▶ _Task description_:
Reproduce the lines below word for word, leaving out the pictures.

• • • • • • •

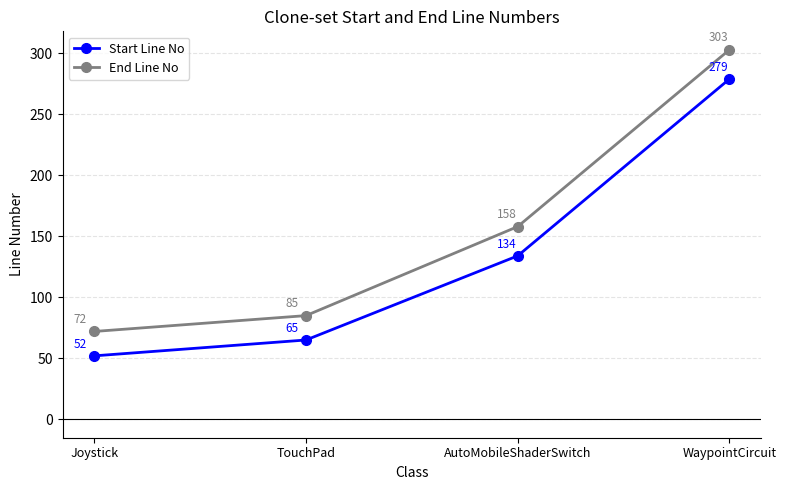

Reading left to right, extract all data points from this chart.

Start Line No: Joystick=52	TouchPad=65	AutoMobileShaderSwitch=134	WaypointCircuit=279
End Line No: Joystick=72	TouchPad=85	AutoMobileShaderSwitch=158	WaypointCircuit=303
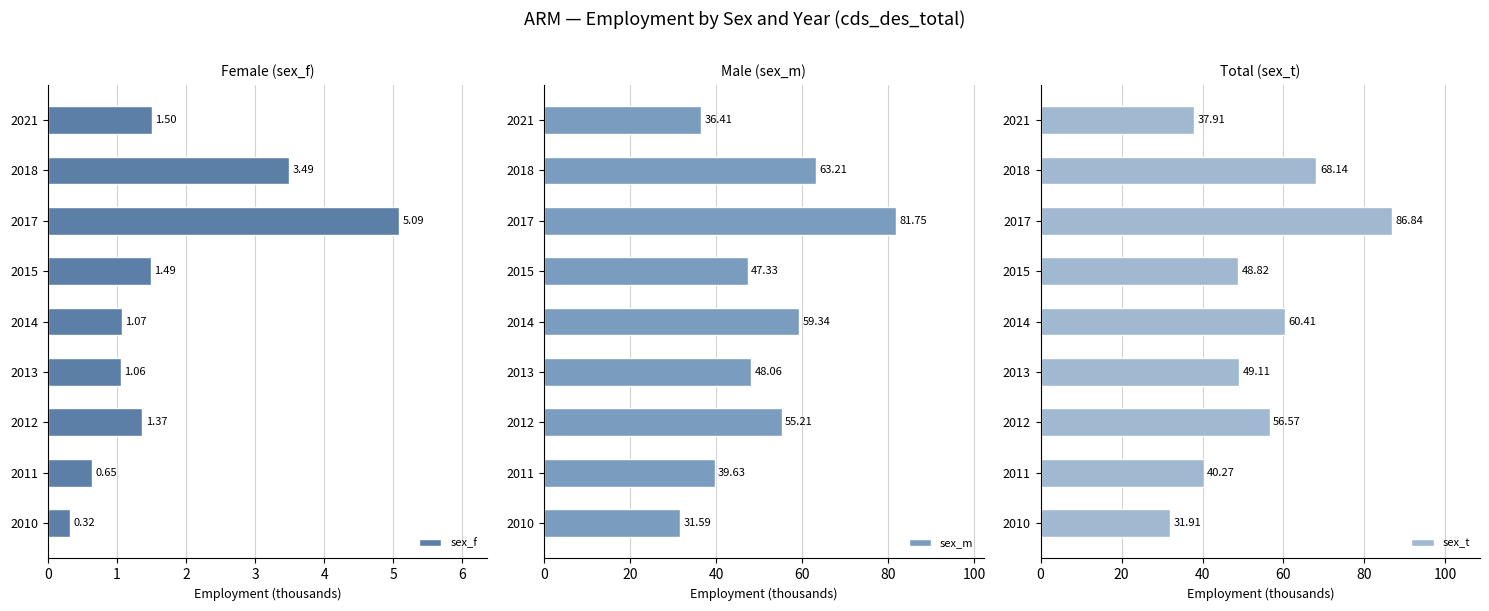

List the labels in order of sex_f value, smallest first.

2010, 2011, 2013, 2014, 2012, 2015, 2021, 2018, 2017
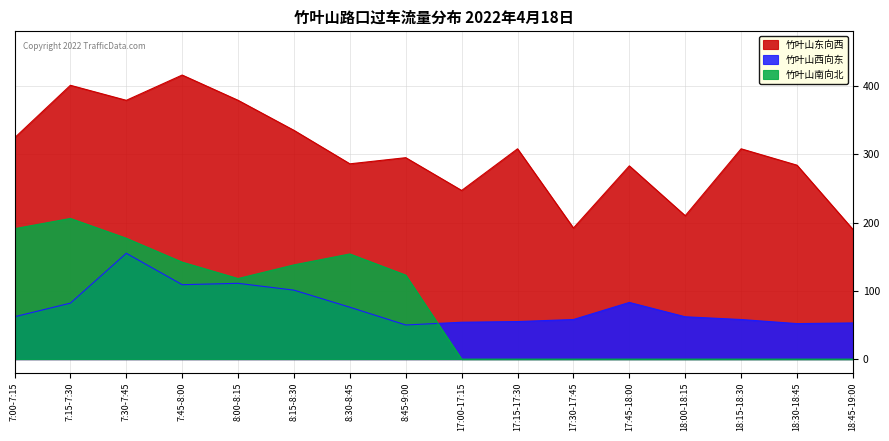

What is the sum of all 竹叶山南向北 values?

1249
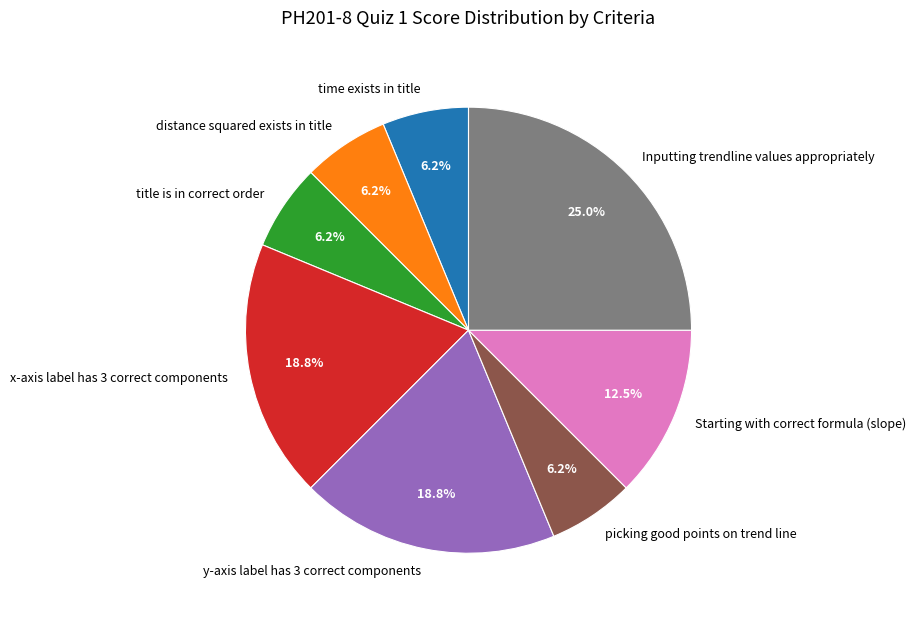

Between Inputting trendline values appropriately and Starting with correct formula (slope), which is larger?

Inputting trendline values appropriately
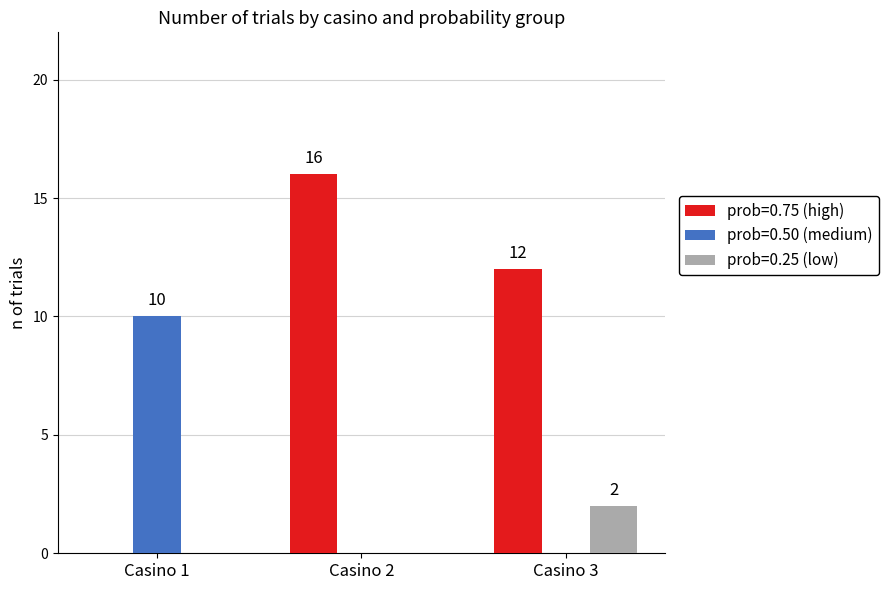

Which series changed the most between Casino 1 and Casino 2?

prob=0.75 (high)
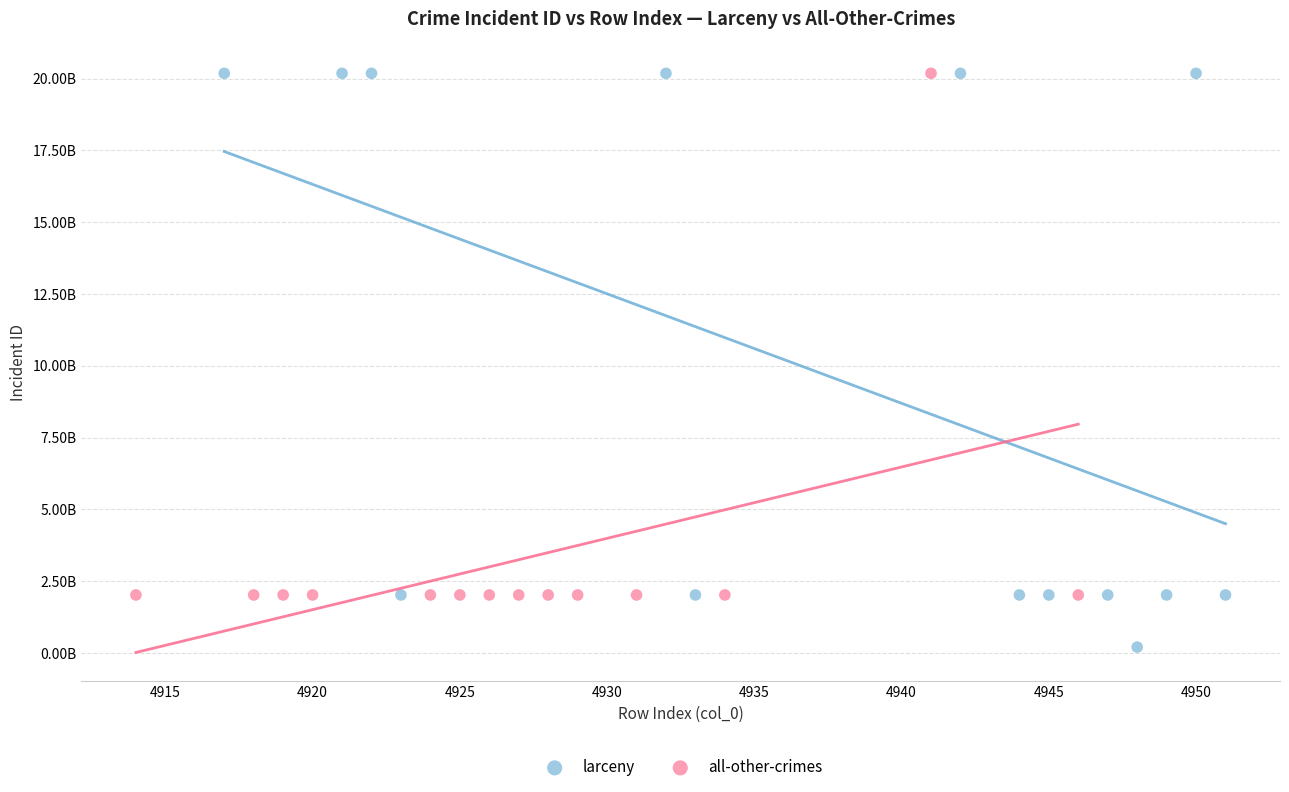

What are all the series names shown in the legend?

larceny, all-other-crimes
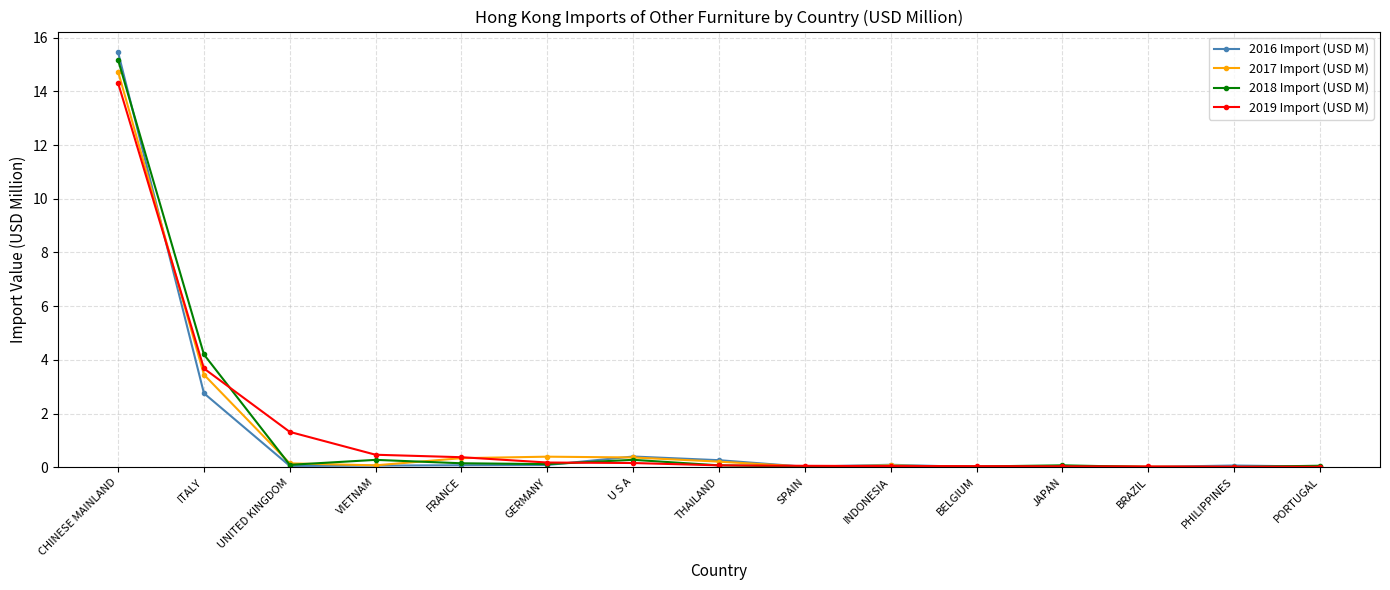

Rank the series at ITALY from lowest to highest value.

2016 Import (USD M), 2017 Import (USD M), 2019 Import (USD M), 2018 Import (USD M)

• • • • • • •

▶ _Your response_:
Reading left to right, extract all data points from this chart.

Start Line No: Joystick=52	TouchPad=65	AutoMobileShaderSwitch=134	WaypointCircuit=279
End Line No: Joystick=72	TouchPad=85	AutoMobileShaderSwitch=158	WaypointCircuit=303

List the labels in order of sex_f value, smallest first.

2010, 2011, 2013, 2014, 2012, 2015, 2021, 2018, 2017

What is the sum of all 竹叶山南向北 values?

1249

Between Inputting trendline values appropriately and Starting with correct formula (slope), which is larger?

Inputting trendline values appropriately

Which series changed the most between Casino 1 and Casino 2?

prob=0.75 (high)

What are all the series names shown in the legend?

larceny, all-other-crimes

Rank the series at ITALY from lowest to highest value.

2016 Import (USD M), 2017 Import (USD M), 2019 Import (USD M), 2018 Import (USD M)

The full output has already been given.